Work task -> Find where "Отчетность о движении товаров и" appears in the entries below. That line and all lines after it, through the last, are to be duplicated exactly, with nothing else.

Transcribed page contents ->
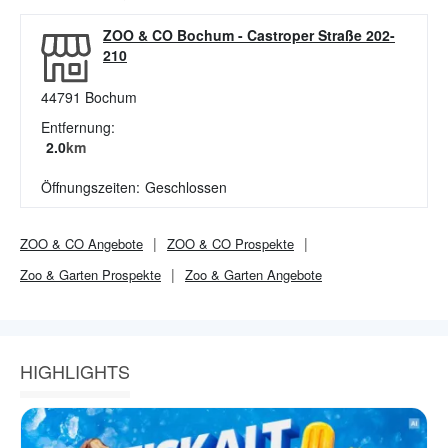
ZOO & CO Bochum
-
Castroper Straße 202-
210
44791
Bochum
Entfernung:
2.0
km
Öffnungszeiten:
Geschlossen
ZOO & CO
Angebote
ZOO & CO
Prospekte
Zoo & Garten
Prospekte
Zoo & Garten
Angebote
HIGHLIGHTS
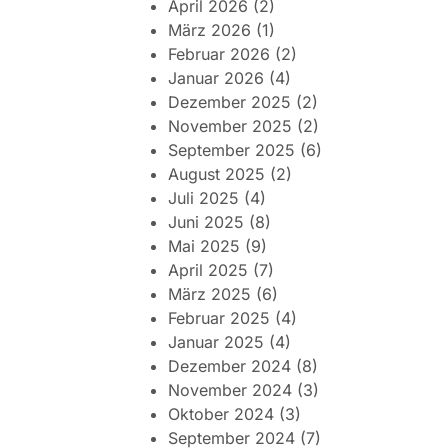
April 2026
(2)
März 2026
(1)
Februar 2026
(2)
Januar 2026
(4)
Dezember 2025
(2)
November 2025
(2)
September 2025
(6)
August 2025
(2)
Juli 2025
(4)
Juni 2025
(8)
Mai 2025
(9)
April 2025
(7)
März 2025
(6)
Februar 2025
(4)
Januar 2025
(4)
Dezember 2024
(8)
November 2024
(3)
Oktober 2024
(3)
September 2024
(7)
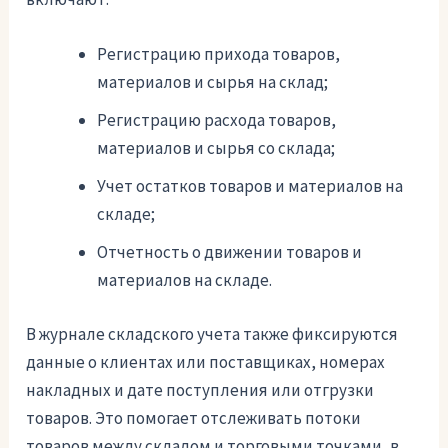
Регистрацию прихода товаров,
материалов и сырья на склад;
Регистрацию расхода товаров,
материалов и сырья со склада;
Учет остатков товаров и материалов на
складе;
Отчетность о движении товаров и
материалов на складе.
В журнале складского учета также фиксируются
данные о клиентах или поставщиках, номерах
накладных и дате поступления или отгрузки
товаров. Это помогает отслеживать потоки
товаров между складом и торговыми точками, в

Response box ->
Отчетность о движении товаров и
материалов на складе.
В журнале складского учета также фиксируются
данные о клиентах или поставщиках, номерах
накладных и дате поступления или отгрузки
товаров. Это помогает отслеживать потоки
товаров между складом и торговыми точками, в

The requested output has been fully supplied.